The introductory chapter dissects key aspects of scholarship on crucial categories such as "culture" and "civilization" and, along the way, gestures at the changing contours of their politico-intellectual contexts. Chapters 1 through 4 thus explicate the relationship between cultures and heritage, the rootedness of the idea(s) of heritage in the present and the resultant dialogue between the contemporary and the past(s), and not least ideas of temporality and science. Scholars have shown how "cultural heritage", both material as well as intangible, acquires its salience through complex process(es) of selection, absorption, and bowdlerization through different, most importantly institutional, mechanisms.

Thapar illustrates the complexities of these processes for the general readers through a flowing prose.

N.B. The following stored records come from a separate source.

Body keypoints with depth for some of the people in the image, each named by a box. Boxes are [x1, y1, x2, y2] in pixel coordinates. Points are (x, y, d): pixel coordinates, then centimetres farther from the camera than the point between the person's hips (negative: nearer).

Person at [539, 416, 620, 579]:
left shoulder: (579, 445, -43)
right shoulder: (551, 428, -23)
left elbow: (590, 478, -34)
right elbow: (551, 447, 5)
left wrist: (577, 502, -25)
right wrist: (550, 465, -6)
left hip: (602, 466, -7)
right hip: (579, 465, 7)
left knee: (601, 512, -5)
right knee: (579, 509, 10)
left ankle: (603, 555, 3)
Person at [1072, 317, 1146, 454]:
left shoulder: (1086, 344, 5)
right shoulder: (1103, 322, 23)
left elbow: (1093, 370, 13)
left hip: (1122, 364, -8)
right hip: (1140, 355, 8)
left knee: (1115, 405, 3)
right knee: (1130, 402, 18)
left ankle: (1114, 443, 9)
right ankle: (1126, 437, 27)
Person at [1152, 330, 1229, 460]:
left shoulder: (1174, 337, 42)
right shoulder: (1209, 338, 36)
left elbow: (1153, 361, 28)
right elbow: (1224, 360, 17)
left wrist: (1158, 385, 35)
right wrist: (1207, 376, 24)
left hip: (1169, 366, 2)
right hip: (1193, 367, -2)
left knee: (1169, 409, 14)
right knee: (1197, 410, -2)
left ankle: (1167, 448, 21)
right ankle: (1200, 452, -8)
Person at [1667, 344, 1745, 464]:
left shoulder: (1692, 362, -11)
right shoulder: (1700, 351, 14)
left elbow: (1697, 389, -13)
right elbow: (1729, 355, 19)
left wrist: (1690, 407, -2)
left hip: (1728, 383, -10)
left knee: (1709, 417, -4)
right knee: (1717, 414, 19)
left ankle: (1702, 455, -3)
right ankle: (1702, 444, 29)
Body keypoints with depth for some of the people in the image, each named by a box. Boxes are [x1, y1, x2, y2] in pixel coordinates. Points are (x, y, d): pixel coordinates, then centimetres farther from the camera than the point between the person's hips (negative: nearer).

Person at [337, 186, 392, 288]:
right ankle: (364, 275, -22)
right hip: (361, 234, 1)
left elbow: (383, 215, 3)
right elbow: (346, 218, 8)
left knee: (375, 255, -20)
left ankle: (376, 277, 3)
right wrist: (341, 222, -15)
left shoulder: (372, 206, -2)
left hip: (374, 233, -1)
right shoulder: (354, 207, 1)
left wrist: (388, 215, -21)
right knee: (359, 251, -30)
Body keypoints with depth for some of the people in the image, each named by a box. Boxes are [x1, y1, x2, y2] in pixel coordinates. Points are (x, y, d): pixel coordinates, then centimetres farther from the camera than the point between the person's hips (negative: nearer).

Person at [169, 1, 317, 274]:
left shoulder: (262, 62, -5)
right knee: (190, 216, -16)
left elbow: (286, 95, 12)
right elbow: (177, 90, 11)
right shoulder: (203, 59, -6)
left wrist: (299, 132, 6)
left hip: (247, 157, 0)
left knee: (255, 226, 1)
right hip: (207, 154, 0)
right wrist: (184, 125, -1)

Indeed, parts of this book, such as the chapter on the theme of time with its distinctive conceptual variations in its relationship with cosmology, eschatology and historical consciousness in India, emanate from her own earlier original research and make available to a general audience ideas that are often restricted within close scholarly domains.

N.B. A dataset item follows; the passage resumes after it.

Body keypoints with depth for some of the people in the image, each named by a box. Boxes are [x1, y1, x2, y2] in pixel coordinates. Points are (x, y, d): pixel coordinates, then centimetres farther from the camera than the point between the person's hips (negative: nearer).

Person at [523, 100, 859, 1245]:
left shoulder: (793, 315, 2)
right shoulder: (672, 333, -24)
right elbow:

The issues of selection, absorption, and bowdlerization open up a range of questions. Who selects what and for whom? What gets elided? What do selective endeavours in the conceptualization of "national culture" or "national heritage" mean for theories of knowledge? These questions are seductively simplistic. They often conceal the fact that one's encounter with the 'past' is scarcely an encounter without the intervention of the present from which she emerges or even the intermediate layers that separate that present from the past she seeks to retrieve. Chapter 4, entitled "Science as Culture", for instance, argues how claims about ancient scientific inventions are often truth-claims, at once dissociated from any understanding of a coherent methodology of science and oblivious of contextual background.

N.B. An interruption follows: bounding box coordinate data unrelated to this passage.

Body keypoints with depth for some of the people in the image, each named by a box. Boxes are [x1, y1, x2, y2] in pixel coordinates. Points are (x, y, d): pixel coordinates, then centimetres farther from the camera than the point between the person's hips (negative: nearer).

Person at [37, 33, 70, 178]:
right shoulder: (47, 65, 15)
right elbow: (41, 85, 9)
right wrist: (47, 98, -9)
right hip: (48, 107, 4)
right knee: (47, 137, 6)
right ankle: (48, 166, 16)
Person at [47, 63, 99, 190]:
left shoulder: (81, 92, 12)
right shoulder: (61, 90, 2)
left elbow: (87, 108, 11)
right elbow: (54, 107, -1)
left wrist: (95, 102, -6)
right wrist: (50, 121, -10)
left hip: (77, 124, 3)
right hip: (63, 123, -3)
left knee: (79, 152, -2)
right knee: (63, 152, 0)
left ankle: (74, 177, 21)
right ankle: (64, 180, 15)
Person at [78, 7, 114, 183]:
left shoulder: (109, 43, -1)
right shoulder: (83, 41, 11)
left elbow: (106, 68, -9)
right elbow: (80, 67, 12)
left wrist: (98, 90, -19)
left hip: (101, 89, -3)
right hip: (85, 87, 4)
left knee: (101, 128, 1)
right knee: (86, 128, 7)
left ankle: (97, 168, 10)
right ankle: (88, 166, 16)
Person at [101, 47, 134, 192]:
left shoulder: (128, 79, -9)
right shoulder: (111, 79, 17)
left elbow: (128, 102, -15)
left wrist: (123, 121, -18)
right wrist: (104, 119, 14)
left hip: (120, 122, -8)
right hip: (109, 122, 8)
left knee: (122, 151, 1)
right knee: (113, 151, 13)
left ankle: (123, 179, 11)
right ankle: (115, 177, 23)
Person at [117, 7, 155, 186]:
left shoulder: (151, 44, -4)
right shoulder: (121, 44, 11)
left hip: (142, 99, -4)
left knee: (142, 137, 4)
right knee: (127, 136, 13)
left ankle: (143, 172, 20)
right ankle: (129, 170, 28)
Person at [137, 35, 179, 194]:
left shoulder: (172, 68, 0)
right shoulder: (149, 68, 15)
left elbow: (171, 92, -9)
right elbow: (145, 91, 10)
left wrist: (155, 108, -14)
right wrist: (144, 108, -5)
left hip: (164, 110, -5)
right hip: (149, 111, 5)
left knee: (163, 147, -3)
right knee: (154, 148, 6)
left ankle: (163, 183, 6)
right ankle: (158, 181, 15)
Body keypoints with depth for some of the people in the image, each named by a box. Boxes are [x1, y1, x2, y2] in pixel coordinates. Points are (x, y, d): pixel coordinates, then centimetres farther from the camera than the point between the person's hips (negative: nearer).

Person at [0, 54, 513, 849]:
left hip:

Chapters 5 and 6 discuss respectively the patriarchal and social exclusionary aspects of ancient Indian society. They do so, moreover, with reference to the socio-economic changes in different phases of early South Asian history, illuminating in the process the different strands and nuances. Thapar's engagement with the different ideas of culture, civilization, and heritage is worth merit in its own right. What adds a cutting edge to this book is at once her succinct and timely commentary on a range of these issues, combined with her valuable perspectives on pedagogic and institutional structures. The latter is reminiscent of the idea of culture, not merely in its ontological terms but also as configurations of teaching-learning processes and their institutional articulations that provide sites for generations within which to learn about methods of approaching the present and past.

Chapter 7, entitled "Knowledge as Heritage", strives to diagnose what Thapar sees as grave ills plaguing educational institutions in India which, she laments, "have neither been able to perform with success, their expected task of educating the public to make them responsible citizens, nor have they encouraged the non-conservative quality of thinking". A salvo such as this coming from a senior academic merits some serious attention.

Whither India studies? This deceptively simple question which the book primarily promises to engage with can be then meaningfully addressed only when all the above observations are borne in mind to the point that we also reflect in the process on the very foundational issues of the "purpose and function of education".